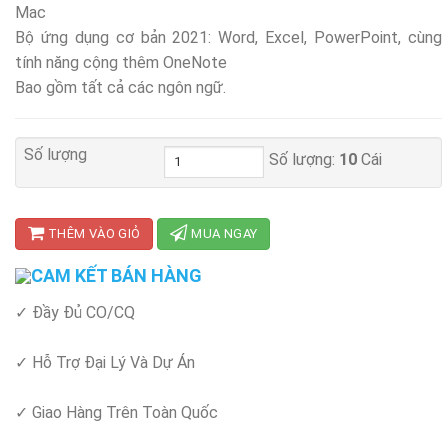
Mac
Bộ ứng dụng cơ bản 2021: Word, Excel, PowerPoint, cùng
tính năng cộng thêm OneNote
Bao gồm tất cả các ngôn ngữ.
Số lượng
Số lượng:
10
Cái
THÊM VÀO GIỎ
MUA NGAY
CAM KẾT BÁN HÀNG
✓ Đầy Đủ CO/CQ
✓ Hỗ Trợ Đại Lý Và Dự Án
✓ Giao Hàng Trên Toàn Quốc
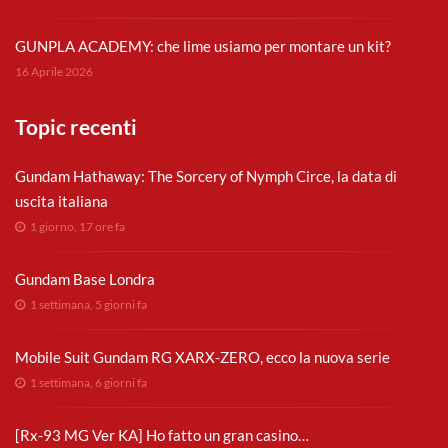
GUNPLA ACADEMY: che lime usiamo per montare un kit?
16 Aprile 2026
Topic recenti
Gundam Hathaway: The Sorcery of Nymph Circe, la data di
uscita italiana
1 giorno, 17 ore fa
Gundam Base Londra
1 settimana, 5 giorni fa
Mobile Suit Gundam RG XARX-ZERO, ecco la nuova serie
1 settimana, 6 giorni fa
[Rx-93 MG Ver KA] Ho fatto un gran casino…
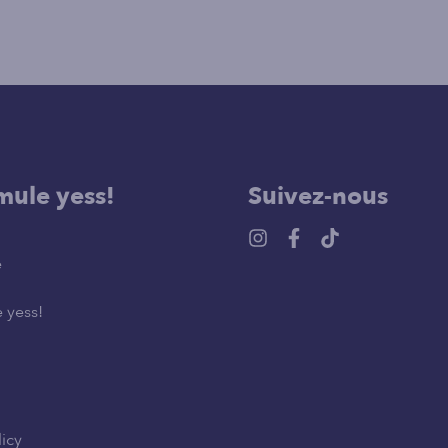
mule yess!
Suivez-nous
e
 yess!
licy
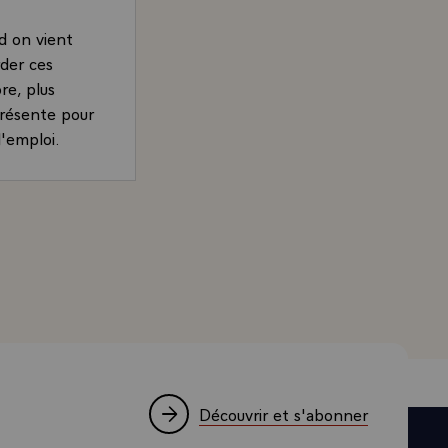
d on vient
rder ces
re, plus
présente pour
l'emploi.
ommes au
s, je le
rer partout,
rand, Président de la République, à la mairie de Bayonne
ustries qui ne
ément, sans
 laquelle
 ce que
rant profit
i peuvent
dans les
 capable de
Découvrir et s'abonner
e, mais une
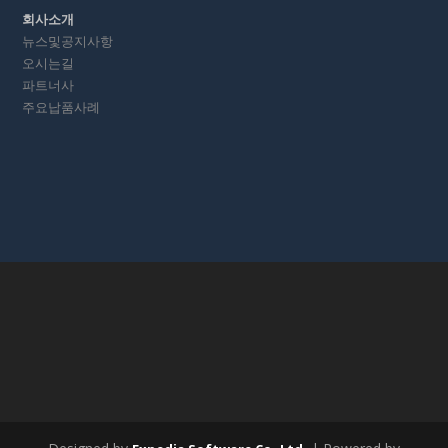
회사소개
뉴스및공지사항
오시는길
파트너사
주요납품사례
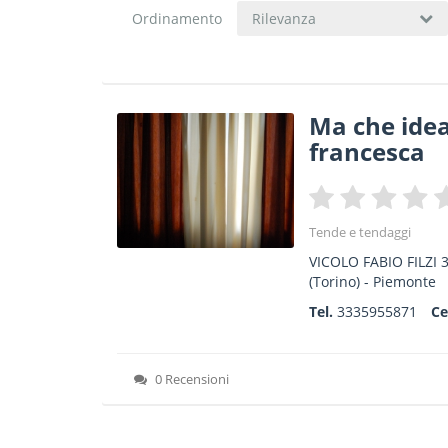
Ordinamento
Rilevanza
Ma che idea
francesca
Tende e tendaggi
VICOLO FABIO FILZI 
(Torino) -
Piemonte
Tel.
3335955871
Ce
0 Recensioni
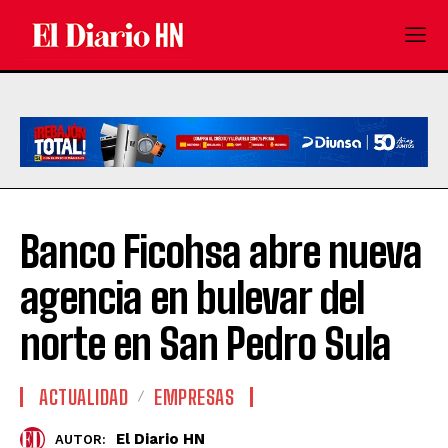
Banco Ficohsa abre nueva
agencia en bulevar del
norte en San Pedro Sula
ACTUALIDAD
EMPRESAS
El Diario HN
AUTOR:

-------

__Task directions__.
Write out an exact copy of the listing, first line through the line containing "Mobile Suit Gundam", with the pictures left out.

__Solved problem__.
Mac
Bộ ứng dụng cơ bản 2021: Word, Excel, PowerPoint, cùng
tính năng cộng thêm OneNote
Bao gồm tất cả các ngôn ngữ.
Số lượng
Số lượng:
10
Cái
THÊM VÀO GIỎ
MUA NGAY
CAM KẾT BÁN HÀNG
✓ Đầy Đủ CO/CQ
✓ Hỗ Trợ Đại Lý Và Dự Án
✓ Giao Hàng Trên Toàn Quốc
GUNPLA ACADEMY: che lime usiamo per montare un kit?
16 Aprile 2026
Topic recenti
Gundam Hathaway: The Sorcery of Nymph Circe, la data di
uscita italiana
1 giorno, 17 ore fa
Gundam Base Londra
1 settimana, 5 giorni fa
Mobile Suit Gundam RG XARX-ZERO, ecco la nuova serie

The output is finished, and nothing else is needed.